Eisenstein series on arithmetic quotients of rank 2 Kac--Moody groups over finite fields
Abid Ali, Lisa Carbone, Paul Garrett
TL;DR
This work extends the theory of Eisenstein series to rank-2 affine or hyperbolic Kac–Moody groups over finite fields by constructing combinatorial Eisenstein series on the Tits building $X$, a $(q+1)$-regular tree, and analyzing their convergence and meromorphic continuation. The authors leverage a finite spherical Weyl picture via Iwasawa decompositions, define precise Iwasawa cells, and relate them to the tree’s vertices to study spectral data through an adjacency operator with explicit eigenfunctions $\Psi_{i,s}$ and eigenvalues $q^{1-s}+q^{s}$. A robust functional-analytic framework is built, including integral operators on $X$, truncation in the sense of Arthur, and a Bernstein-style continuation principle, to prove meromorphic continuation of the Eisenstein series $E_s$ and to describe the constant term $C_{\mathcal{U}}E_s$. The results generalize classical function-field Eisenstein theory to rank-2 Kac–Moody groups, enabling a spectral decomposition akin to Langlands theory on a combinatorial object, with potential connections to trace formulas and string-theoretic Eisenstein series. The paper also discusses open questions about poles, poles’ locations, and the full spectral picture, highlighting the novelty of rank-2 hyperbolic cases where spherical BN-pairs and a tree structure enable the harmonic-analytic approach used here.
Abstract
Let $G$ be an affine or hyperbolic rank 2 Kac--Moody group over a finite field $\mathbb F_q$. Let $X=X_{q+1}$ be the Tits building of $G$, the $(q+1)$--homogeneous tree, and let $Γ$ be a non-uniform lattice in $G$. When $Γ$ is a standard parabolic subgroup for the negative $BN$--pair, we define Eisenstein series on $Γ\backslash X$ and prove its convergence in a half space using Iwasawa decomposition of the Haar measure on $G$. A crucial tool is a description of the vertices of $X$ in terms of Iwasawa cells.

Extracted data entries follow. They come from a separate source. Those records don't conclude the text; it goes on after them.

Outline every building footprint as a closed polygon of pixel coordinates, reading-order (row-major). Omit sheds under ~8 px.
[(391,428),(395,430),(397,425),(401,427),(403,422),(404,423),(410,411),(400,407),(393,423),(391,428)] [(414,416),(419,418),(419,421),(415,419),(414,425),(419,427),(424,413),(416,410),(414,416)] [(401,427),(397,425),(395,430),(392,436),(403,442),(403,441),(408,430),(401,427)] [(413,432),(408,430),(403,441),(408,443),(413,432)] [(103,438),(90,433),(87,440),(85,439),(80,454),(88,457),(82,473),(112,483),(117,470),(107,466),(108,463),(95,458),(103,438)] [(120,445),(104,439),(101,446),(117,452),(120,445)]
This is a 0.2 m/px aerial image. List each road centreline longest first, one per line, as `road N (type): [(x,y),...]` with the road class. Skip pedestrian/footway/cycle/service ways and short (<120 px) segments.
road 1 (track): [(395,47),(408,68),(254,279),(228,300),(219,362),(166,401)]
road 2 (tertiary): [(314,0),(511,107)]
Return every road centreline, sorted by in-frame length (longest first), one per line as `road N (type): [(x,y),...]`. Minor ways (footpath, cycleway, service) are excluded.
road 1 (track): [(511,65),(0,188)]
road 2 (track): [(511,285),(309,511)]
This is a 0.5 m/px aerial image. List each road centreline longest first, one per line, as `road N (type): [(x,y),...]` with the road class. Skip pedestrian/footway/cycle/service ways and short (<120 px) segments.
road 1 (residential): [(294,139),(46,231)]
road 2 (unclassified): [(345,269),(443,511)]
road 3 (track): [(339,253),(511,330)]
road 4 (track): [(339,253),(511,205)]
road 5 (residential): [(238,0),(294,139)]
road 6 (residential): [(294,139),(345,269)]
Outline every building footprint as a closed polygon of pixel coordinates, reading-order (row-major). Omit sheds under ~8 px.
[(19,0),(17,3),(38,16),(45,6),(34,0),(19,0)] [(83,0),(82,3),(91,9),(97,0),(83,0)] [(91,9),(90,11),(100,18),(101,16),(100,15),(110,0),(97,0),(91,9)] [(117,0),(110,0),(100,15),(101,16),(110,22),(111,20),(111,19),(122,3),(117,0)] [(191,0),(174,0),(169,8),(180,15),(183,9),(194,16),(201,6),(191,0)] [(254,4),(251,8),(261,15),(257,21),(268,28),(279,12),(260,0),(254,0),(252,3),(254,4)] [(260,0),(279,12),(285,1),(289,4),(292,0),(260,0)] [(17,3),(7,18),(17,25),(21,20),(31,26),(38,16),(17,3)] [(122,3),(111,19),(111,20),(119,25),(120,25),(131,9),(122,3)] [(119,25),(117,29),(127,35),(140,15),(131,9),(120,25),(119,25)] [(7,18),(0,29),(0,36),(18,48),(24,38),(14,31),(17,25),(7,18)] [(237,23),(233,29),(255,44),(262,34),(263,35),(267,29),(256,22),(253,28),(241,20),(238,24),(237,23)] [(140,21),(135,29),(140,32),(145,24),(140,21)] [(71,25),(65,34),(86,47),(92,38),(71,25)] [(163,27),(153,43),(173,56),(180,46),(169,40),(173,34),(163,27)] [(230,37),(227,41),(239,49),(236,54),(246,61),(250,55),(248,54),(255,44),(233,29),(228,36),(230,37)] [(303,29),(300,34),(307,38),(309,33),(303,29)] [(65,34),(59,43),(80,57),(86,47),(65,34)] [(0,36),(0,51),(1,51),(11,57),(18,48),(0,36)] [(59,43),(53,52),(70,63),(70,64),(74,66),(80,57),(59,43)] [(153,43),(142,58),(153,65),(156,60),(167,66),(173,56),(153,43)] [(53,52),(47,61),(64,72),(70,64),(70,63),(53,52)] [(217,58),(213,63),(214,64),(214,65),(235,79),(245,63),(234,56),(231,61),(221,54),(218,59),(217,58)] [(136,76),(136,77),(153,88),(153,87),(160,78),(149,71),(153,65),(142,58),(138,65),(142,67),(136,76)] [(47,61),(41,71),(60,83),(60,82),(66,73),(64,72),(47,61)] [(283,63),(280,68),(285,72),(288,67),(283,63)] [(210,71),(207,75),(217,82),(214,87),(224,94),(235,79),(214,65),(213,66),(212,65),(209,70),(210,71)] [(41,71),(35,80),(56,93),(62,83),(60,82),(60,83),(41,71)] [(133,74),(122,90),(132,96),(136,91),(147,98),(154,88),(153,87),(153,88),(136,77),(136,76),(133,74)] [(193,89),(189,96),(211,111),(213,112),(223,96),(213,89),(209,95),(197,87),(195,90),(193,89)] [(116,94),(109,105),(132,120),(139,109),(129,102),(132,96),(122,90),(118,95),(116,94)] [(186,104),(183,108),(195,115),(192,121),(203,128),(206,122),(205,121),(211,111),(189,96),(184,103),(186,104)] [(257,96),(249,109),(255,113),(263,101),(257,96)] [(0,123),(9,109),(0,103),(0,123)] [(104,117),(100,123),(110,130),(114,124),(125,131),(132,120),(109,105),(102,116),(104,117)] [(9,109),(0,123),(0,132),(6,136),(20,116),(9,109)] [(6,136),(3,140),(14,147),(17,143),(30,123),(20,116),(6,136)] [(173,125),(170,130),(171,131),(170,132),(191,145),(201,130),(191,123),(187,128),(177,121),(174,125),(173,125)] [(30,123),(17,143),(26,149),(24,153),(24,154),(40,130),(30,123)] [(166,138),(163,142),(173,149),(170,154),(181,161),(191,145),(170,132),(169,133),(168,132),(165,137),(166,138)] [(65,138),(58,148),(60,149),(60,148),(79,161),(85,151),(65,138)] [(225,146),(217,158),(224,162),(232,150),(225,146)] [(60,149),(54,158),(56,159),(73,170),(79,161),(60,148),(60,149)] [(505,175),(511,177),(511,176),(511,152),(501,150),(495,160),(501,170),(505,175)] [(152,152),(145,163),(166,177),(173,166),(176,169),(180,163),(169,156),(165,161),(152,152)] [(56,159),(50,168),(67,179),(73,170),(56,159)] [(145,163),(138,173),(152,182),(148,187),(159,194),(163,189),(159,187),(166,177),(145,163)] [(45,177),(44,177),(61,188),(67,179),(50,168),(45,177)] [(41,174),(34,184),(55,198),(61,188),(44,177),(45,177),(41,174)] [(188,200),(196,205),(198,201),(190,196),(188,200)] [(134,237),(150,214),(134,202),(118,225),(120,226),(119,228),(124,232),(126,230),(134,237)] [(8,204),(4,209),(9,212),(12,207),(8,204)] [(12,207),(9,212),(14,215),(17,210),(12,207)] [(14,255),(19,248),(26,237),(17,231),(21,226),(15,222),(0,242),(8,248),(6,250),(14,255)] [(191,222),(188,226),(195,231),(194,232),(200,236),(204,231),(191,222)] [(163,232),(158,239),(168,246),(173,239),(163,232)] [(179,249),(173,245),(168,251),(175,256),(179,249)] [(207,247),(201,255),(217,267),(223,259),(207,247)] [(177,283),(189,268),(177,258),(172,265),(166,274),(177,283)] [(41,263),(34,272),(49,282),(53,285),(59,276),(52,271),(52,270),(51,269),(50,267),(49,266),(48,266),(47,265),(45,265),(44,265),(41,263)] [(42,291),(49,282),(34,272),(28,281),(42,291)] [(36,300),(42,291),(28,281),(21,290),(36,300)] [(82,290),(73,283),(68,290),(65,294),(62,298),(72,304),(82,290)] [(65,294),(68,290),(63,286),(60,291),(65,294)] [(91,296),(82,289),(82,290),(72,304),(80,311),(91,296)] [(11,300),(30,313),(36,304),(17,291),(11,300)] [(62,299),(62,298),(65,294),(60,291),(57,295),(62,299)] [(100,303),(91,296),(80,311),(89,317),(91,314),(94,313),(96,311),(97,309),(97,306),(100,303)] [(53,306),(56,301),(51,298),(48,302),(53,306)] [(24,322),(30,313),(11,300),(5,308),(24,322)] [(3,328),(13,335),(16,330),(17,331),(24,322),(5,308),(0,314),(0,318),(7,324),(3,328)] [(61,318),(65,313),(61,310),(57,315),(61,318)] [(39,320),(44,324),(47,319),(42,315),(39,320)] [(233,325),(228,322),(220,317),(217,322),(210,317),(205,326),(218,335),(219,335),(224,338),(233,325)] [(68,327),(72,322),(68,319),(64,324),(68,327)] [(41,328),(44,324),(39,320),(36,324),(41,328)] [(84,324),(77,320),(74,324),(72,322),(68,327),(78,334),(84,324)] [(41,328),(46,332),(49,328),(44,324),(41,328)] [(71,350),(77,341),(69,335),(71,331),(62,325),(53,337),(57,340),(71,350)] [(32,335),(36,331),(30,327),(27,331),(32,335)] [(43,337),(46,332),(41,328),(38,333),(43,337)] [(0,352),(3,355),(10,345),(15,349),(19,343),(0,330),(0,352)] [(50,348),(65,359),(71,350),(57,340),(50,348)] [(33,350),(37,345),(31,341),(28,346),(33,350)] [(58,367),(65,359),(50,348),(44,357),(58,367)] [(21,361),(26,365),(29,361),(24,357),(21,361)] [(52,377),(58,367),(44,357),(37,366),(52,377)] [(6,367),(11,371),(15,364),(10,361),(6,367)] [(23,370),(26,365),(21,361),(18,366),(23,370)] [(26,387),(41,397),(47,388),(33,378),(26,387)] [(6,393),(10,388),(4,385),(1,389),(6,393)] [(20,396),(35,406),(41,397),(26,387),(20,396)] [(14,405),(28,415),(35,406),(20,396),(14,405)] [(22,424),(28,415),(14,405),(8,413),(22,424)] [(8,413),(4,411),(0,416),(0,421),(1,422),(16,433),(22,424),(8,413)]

We also prove meromorphic continuation of the Eisenstein series. This requires us to construct an integral operator on the Tits building $X$ and a truncation operator for the Eisenstein series. We also develop the functional analytic framework necessary for proving meromorphic continuation in our setting, by refining and extending Bernstein's Continuation Principle.